Het standpunt van de Keuringsraad KOAG/KAG
Dit wordt als volgt samengevat. De uiting is niet ter preventieve toetsing aan de Keuringsraad KOAG/KAG voorgelegd en derhalve niet van een toelatingsnummer voorzien. Indien de uiting wel zou zijn voorgelegd, dan had de Keuringsraad KOAG/KAG deze niet van een toelating voorzien. In deze reclame-uiting worden claims gebruikt die in strijd zijn met artikel 19 en 20 Warenwet en artikel 10 van de CAG. Dat wil zeggen dat er sprake is van aanprijzingen met geneeskundige inhoud of toespelingen daarop. Bovendien is sprake van strijdigheid met artikel 84 van de Geneesmiddelenwet, dat wil zeggen dat door het gebruik van medische claims het product volgens het aandieningscriterium een geneesmiddel is waarvoor de wettelijk vereiste handelsvergunning niet is afgegeven. Reclame voor dergelijke geneesmiddelen is niet toegestaan.

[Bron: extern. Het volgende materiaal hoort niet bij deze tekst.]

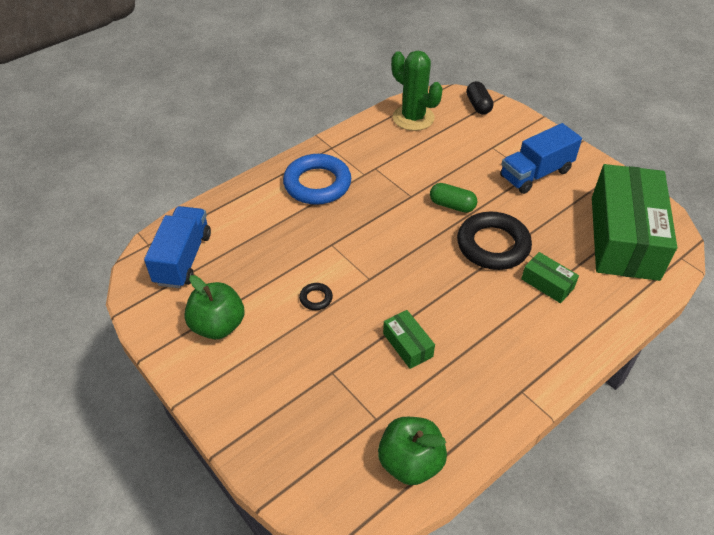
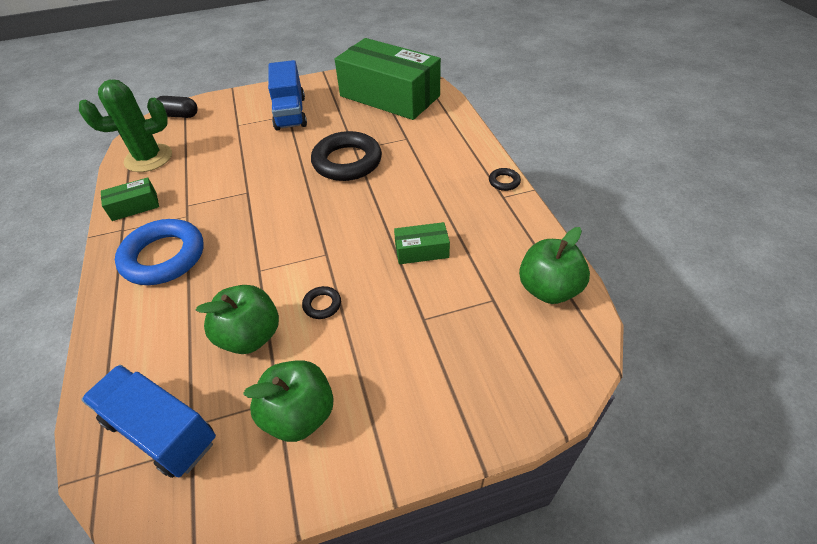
camera: 65 degrees left, 0 degrees up
(269, 268) = (250, 336): none -> green apple
(452, 205) = (282, 170): green capsule -> none
(546, 385) = (504, 182): none -> black ring
(547, 283) = (407, 147): green box -> green box (134, 206)

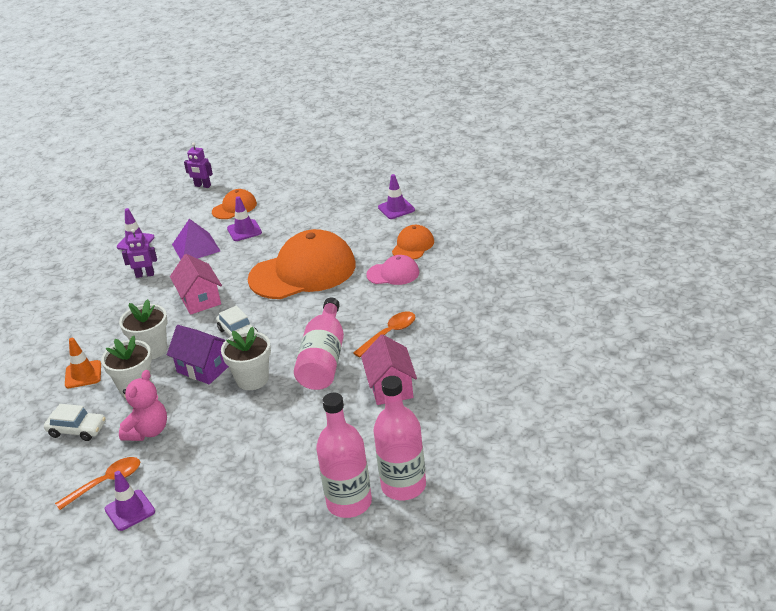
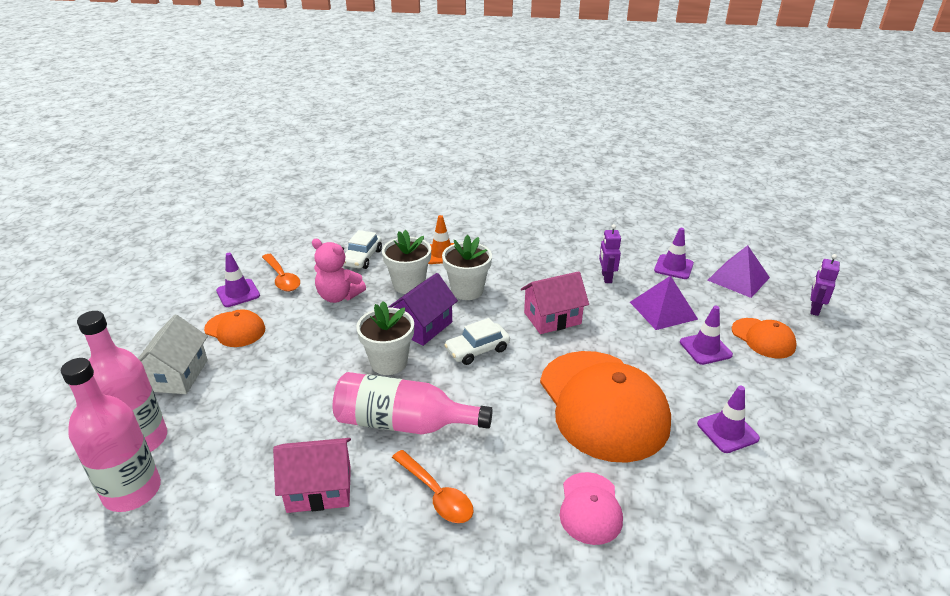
camera: 90 degrees right, 0 degrees up
(158, 213) = (738, 279): none -> purple pyramid
(265, 510) = (177, 375): none -> white house
(396, 209) = (793, 525): purple traffic cone -> purple traffic cone (727, 431)
(413, 246) = (672, 541): orange cap -> orange cap (235, 329)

Bovendien zijn de claims in strijd met artikel 10.1 van Verordening (EG) nr. 1924/2006. Gezondheidsclaims voor levensmiddelen (waaronder voedingssupplementen) zijn namelijk uitsluitend toegestaan als deze door de Europese Commissie zijn geautoriseerd c.q. nog ‘pending’ zijn voor de nutriënten waarop ze zijn gebaseerd en waaraan zij dienen te zijn gekoppeld. Voor probiotica zijn alle claims afgewezen. Om die reden mag hiervoor niets geclaimd worden. Ook is het niet toegestaan te verwijzen naar een aanbeveling van beroepsbeoefenaren in de gezondheidszorg. Dit is in strijd met artikel 25 CAG.
Het oordeel van de voorzitter
1) De klacht is gebaseerd op de stelling dat sprake is van misleidende reclame door de verwijzing naar probiotica. Aan de beoordeling van de vraag of de reclame-uiting om die reden misleidend is, wordt echter pas toegekomen nadat is vastgesteld dat de uiting niet in strijd met de wet is. Uit de informatie van de Keuringsraad KOAG/KAG, die de voorzitter onderschrijft, blijkt dat de uiting om diverse redenen in strijd met de wet is. Gelet op de klacht volstaat de voorzitter met te verwijzen naar de op probiotica gebaseerde gezondheidsclaims, die door de Europese Commissie zijn afgewezen. Door in de video diverse gezondheidsclaims te doen die worden toegeschreven aan probiotica, is gehandeld in strijd met het verbod van artikel 10 lid 1 Verordening (EG) nr. 1924/2006. Om die reden is de reclame in strijd met artikel 2 van de Nederlandse Reclame Code (NRC).
2) Verweerder stelt dat de video niet haar eigendom is, maar van een affiliate. Verweerder heeft niet gereageerd op het verzoek om informatie over de affiliate, zodat de voorzitter geen aanleiding ziet te oordelen dat sprake is van affiliate marketing. Daarbij merkt de voorzitter op dat verweerder stelt dat zij de shop waar het onderhavige product werd aangeboden per direct heeft gesloten, hetgeen op vergaande betrokkenheid van verweerder bij die verkoop wijst. Wel brengt het voorgaande mee dat de uiting niet meer wordt gepubliceerd. De voorzitter heeft, voor zover mogelijk, geconstateerd dat de video ook inderdaad niet meer online is te raadplegen. Verder stelt verweerder dat de video zal niet meer online zal komen. In dit alles vindt de voorzitter aanleiding om verweerder weliswaar verantwoordelijk te achten voor de onderhavige uiting, maar tevens gebruik te maken van zijn bevoegdheid als bedoeld in artikel 12 lid 5 van het Reglement van de Reclame Code Commissie en het College van Beroep, zodat wordt afgezien van een aanbeveling en volstaan wordt met te beslissen als volgt.
De beslissing van de voorzitter
Op grond van het voorgaande acht de voorzitter de reclame-uiting in strijd met het bepaalde in artikel 2 NRC.